Van Elmbt is herself a single mother, and the film stars her daughter Lina, who is completely wondrous and seems unaware of cameras around her. Single motherhood is a common story now in Europe and the United States—many of the children at Lina’s school don’t know their fathers, and van Elmbt says not enough films address this trend.
The Elephant and the Butterfly was shot chronologically—which is how the Dardennes shoot all their movies—and you see a real relationship grow between the two actors, who had never met before. At first, the father has no idea how to behave—what food Elsa eats, what jacket she might need when they go out for groceries, or how to make sure she listens to him. The genuineness of their relationship is the best part of the film.

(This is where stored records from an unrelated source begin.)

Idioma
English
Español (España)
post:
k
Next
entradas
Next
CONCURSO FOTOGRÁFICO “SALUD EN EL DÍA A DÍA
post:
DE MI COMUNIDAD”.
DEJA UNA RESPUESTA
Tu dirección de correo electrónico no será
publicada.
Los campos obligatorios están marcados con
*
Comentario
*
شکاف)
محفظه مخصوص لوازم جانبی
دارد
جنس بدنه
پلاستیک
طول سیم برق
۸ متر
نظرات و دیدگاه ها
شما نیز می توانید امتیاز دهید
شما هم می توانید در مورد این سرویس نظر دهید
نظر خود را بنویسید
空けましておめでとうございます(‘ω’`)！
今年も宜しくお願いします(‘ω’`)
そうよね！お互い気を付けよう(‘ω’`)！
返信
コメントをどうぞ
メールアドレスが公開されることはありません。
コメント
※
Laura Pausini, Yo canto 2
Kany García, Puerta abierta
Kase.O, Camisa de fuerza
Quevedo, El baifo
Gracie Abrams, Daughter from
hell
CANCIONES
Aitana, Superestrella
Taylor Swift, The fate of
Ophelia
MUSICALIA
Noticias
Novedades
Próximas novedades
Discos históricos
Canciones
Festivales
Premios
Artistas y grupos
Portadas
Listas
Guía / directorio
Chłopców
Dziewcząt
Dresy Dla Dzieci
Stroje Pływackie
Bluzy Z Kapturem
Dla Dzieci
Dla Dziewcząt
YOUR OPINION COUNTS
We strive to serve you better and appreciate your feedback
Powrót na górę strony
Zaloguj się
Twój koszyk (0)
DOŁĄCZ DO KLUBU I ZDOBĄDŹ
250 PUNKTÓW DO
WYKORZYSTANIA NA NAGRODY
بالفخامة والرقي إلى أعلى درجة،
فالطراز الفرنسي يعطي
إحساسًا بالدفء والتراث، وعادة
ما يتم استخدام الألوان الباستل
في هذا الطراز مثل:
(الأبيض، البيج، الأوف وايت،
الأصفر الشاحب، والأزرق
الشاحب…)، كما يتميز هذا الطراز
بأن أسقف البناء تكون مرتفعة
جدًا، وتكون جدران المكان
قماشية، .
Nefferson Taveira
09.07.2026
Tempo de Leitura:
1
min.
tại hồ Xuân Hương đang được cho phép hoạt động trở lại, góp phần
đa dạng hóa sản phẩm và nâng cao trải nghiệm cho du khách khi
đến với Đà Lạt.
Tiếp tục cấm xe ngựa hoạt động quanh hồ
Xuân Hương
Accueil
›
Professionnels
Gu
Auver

“I was asking myself, what does it feel to be a father?” said van Elmbt, an interesting question for one of the few female directors with a film getting U.S. distribution. “To be a father, it starts from the words of the mother, of a woman, that says, ‘I’m pregnant.’ That’s the first step, after that, when the child is born, the father has to recognize himself as the father of this child. But the child has to also recognize himself as the child of the father. It’s like a kind of double recognition. So it’s very interesting to me, this process, because it’s not like that”—she snapped her fingers—“it takes time for them both to recognize each other.” Her film tries to capture that process.
At Tribeca, American audiences reacted warmly to the film, laughing at some comedic scenes that left Belgian audiences stoic. “I was surprised, it is easier here even than in Belgium,” van Elmbt said. In Belgium her film had been described, almost in derision, as a “feel-good movie,” which she said takes away the depth of the relationship portrayed.
The elite film world often has a cynical atmosphere, she said, but she wants to keep hope in her films. Sometimes there is a sense among critics that a film has to be bleak to be good.
While the films the Dardennes write and direct are not as lighthearted as The Elephant and the Butterfly, they still lack despair. Luc Dardenne (who studied philosophy in college) published in 2012 a long essay, “On the Human Condition.” It is full of philosophical discussions and questions, zipping from Franz Kafka to Friedrich Nietzsche.
One question he asks at the beginning: “How to announce the death of God without hearing the whispering that He is still alive?” One film at a time, the Dardennes are whispering that question.